■ Goal of the exercise:
Please rewrite the records below with every "top-left" replaced by "upper-left" and everything else unchanged. Leave the pictures out of your answer.

=== Data to examine ===

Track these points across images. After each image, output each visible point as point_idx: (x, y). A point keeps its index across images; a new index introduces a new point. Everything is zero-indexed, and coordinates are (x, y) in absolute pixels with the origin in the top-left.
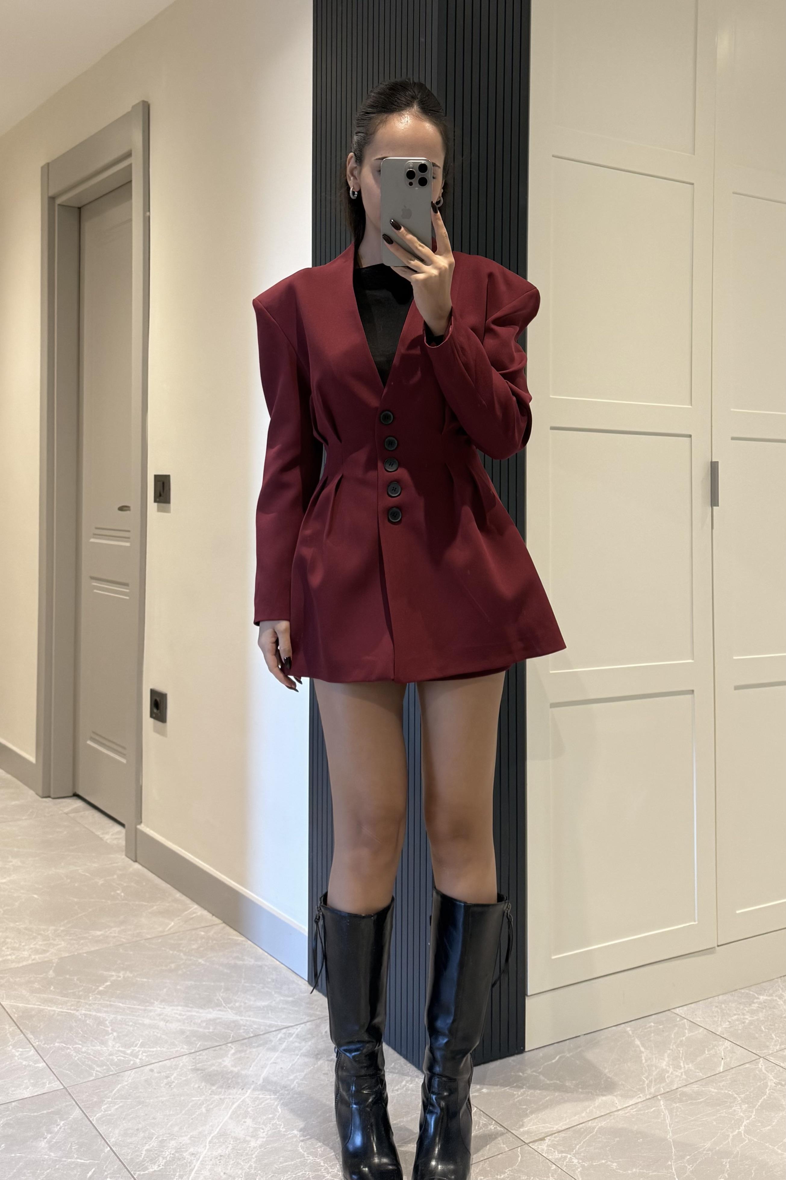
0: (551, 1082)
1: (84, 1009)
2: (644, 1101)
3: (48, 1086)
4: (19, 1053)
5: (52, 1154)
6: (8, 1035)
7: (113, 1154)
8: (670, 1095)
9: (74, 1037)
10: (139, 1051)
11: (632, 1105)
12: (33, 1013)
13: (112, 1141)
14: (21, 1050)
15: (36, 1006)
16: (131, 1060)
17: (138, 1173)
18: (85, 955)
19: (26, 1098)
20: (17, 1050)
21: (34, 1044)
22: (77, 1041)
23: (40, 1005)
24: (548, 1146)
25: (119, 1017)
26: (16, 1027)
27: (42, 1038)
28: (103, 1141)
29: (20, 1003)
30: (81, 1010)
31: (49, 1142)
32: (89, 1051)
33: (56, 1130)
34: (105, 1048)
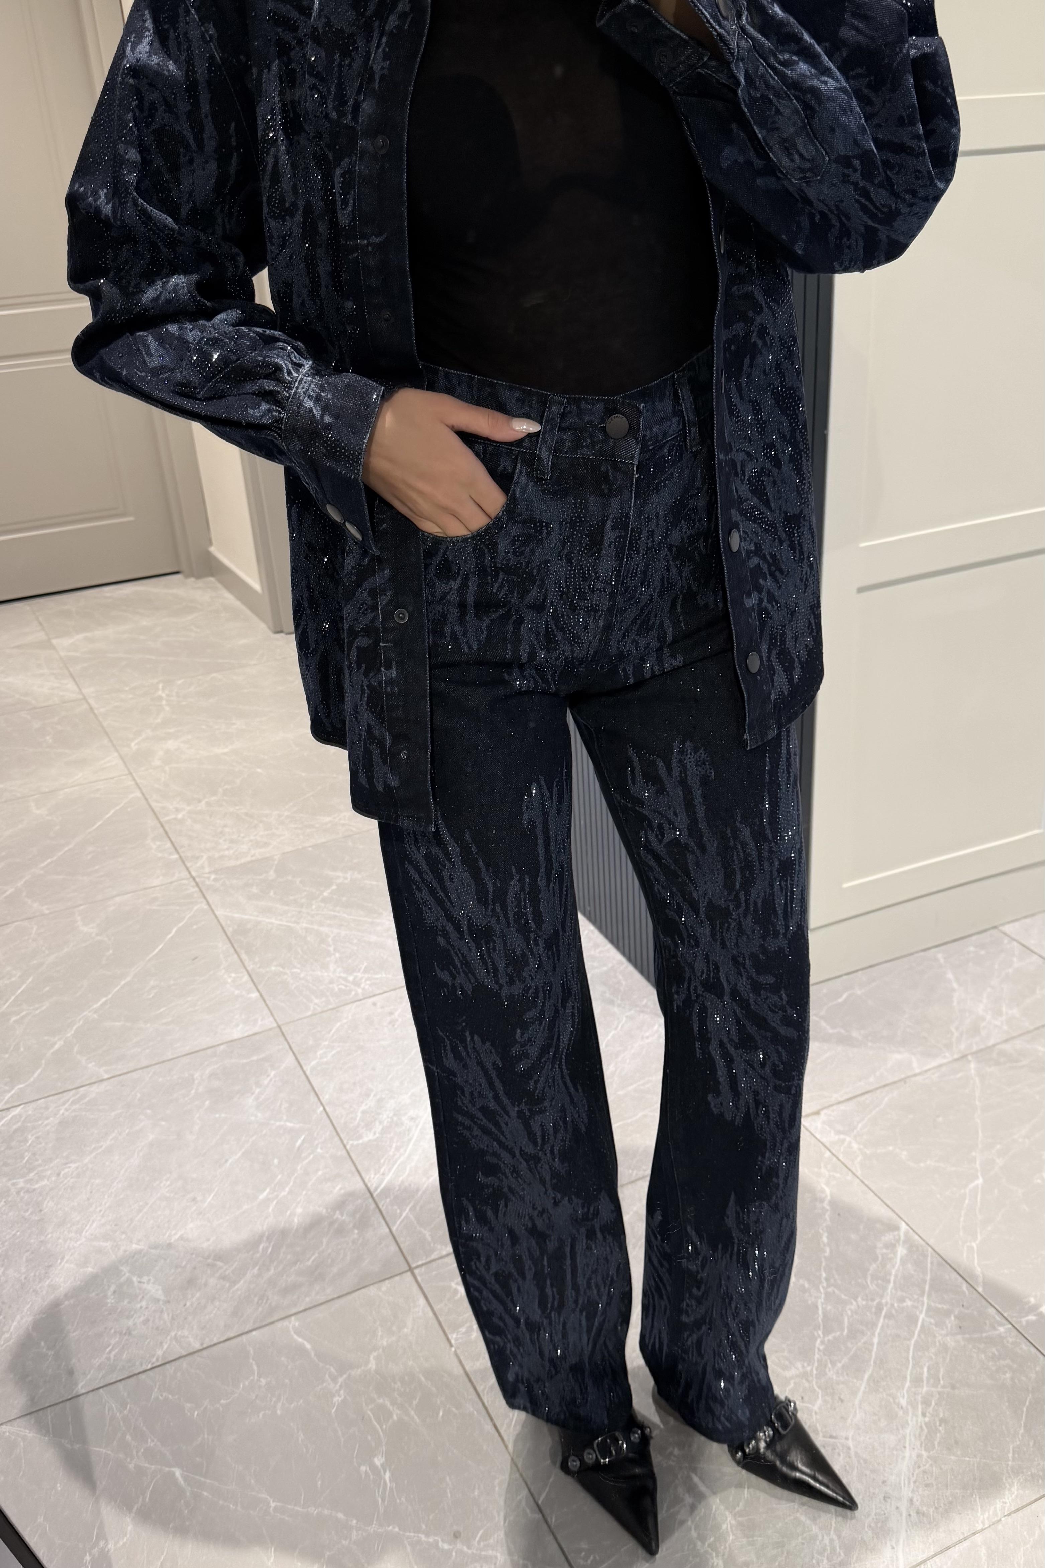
0: (835, 1031)
1: (305, 921)
2: (950, 1062)
3: (260, 1023)
4: (232, 979)
5: (259, 1115)
6: (221, 954)
7: (325, 1116)
8: (984, 1054)
9: (293, 958)
10: (362, 978)
11: (934, 1068)
12: (249, 926)
13: (325, 1098)
14: (233, 975)
15: (253, 918)
16: (351, 991)
17: (351, 1142)
18: (311, 849)
19: (236, 1040)
20: (230, 975)
21: (248, 967)
22: (296, 964)
23: (257, 916)
24: (824, 1123)
25: (343, 933)
26: (231, 946)
27: (257, 959)
28: (316, 1099)
29: (236, 914)
30: (303, 922)
31: (257, 1098)
32: (308, 978)
33: (266, 1082)
34: (326, 974)
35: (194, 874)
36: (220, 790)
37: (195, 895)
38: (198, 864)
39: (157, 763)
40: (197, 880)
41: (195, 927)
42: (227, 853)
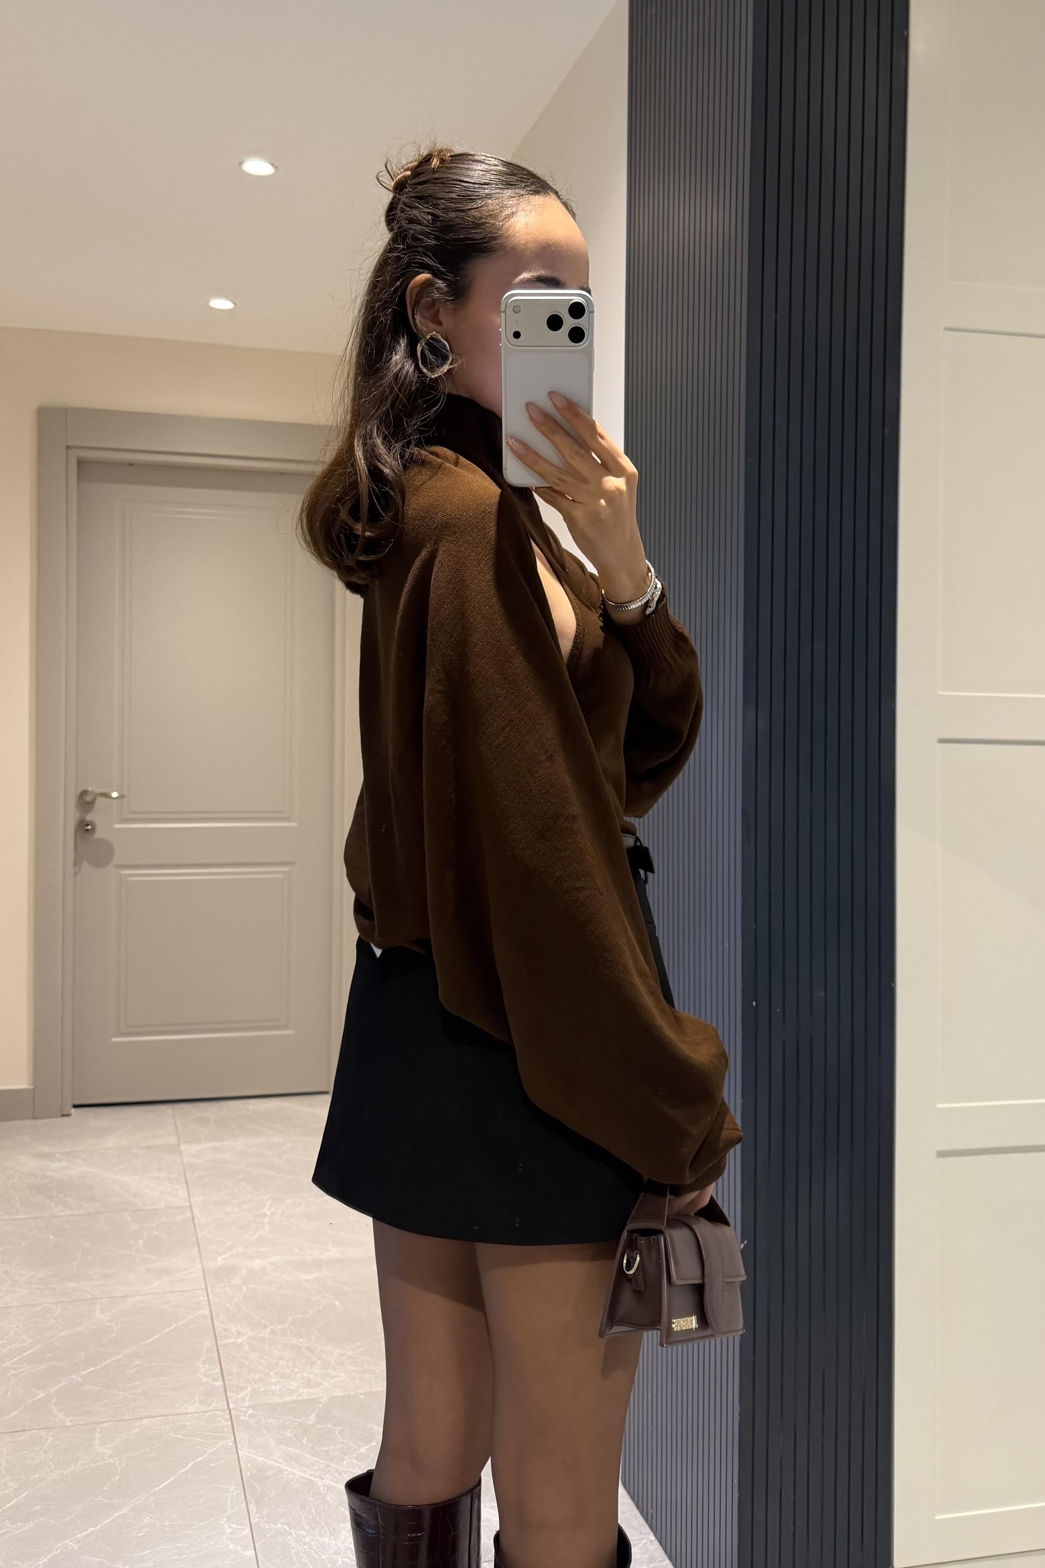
1: (330, 1478)
4: (232, 1530)
6: (229, 1501)
9: (303, 1518)
12: (269, 1473)
14: (234, 1526)
15: (277, 1464)
18: (362, 1397)
20: (231, 1525)
21: (252, 1520)
22: (304, 1525)
23: (282, 1463)
26: (242, 1491)
27: (265, 1512)
29: (260, 1456)
30: (327, 1478)
32: (313, 1543)
34: (334, 1542)
35: (231, 1406)
36: (290, 1319)
37: (225, 1430)
38: (239, 1396)
39: (237, 1281)
40: (233, 1413)
41: (213, 1465)
42: (273, 1387)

===

■ Task output:
Track these points across images. After each image, output each visible point as point_idx: (x, y). A point keeps its index across images; a new index introduces a new point. Everything is zero-indexed, and coordinates are (x, y) in absolute pixels with the origin in the upper-left.
0: (551, 1082)
1: (84, 1009)
2: (644, 1101)
3: (48, 1086)
4: (19, 1053)
5: (52, 1154)
6: (8, 1035)
7: (113, 1154)
8: (670, 1095)
9: (74, 1037)
10: (139, 1051)
11: (632, 1105)
12: (33, 1013)
13: (112, 1141)
14: (21, 1050)
15: (36, 1006)
16: (131, 1060)
17: (138, 1173)
18: (85, 955)
19: (26, 1098)
20: (17, 1050)
21: (34, 1044)
22: (77, 1041)
23: (40, 1005)
24: (548, 1146)
25: (119, 1017)
26: (16, 1027)
27: (42, 1038)
28: (103, 1141)
29: (20, 1003)
30: (81, 1010)
31: (49, 1142)
32: (89, 1051)
33: (56, 1130)
34: (105, 1048)
0: (835, 1031)
1: (305, 921)
2: (950, 1062)
3: (260, 1023)
4: (232, 979)
5: (259, 1115)
6: (221, 954)
7: (325, 1116)
8: (984, 1054)
9: (293, 958)
10: (362, 978)
11: (934, 1068)
12: (249, 926)
13: (325, 1098)
14: (233, 975)
15: (253, 918)
16: (351, 991)
17: (351, 1142)
18: (311, 849)
19: (236, 1040)
20: (230, 975)
21: (248, 967)
22: (296, 964)
23: (257, 916)
24: (824, 1123)
25: (343, 933)
26: (231, 946)
27: (257, 959)
28: (316, 1099)
29: (236, 914)
30: (303, 922)
31: (257, 1098)
32: (308, 978)
33: (266, 1082)
34: (326, 974)
35: (194, 874)
36: (220, 790)
37: (195, 895)
38: (198, 864)
39: (157, 763)
40: (197, 880)
41: (195, 927)
42: (227, 853)
1: (330, 1478)
4: (232, 1530)
6: (229, 1501)
9: (303, 1518)
12: (269, 1473)
14: (234, 1526)
15: (277, 1464)
18: (362, 1397)
20: (231, 1525)
21: (252, 1520)
22: (304, 1525)
23: (282, 1463)
26: (242, 1491)
27: (265, 1512)
29: (260, 1456)
30: (327, 1478)
32: (313, 1543)
34: (334, 1542)
35: (231, 1406)
36: (290, 1319)
37: (225, 1430)
38: (239, 1396)
39: (237, 1281)
40: (233, 1413)
41: (213, 1465)
42: (273, 1387)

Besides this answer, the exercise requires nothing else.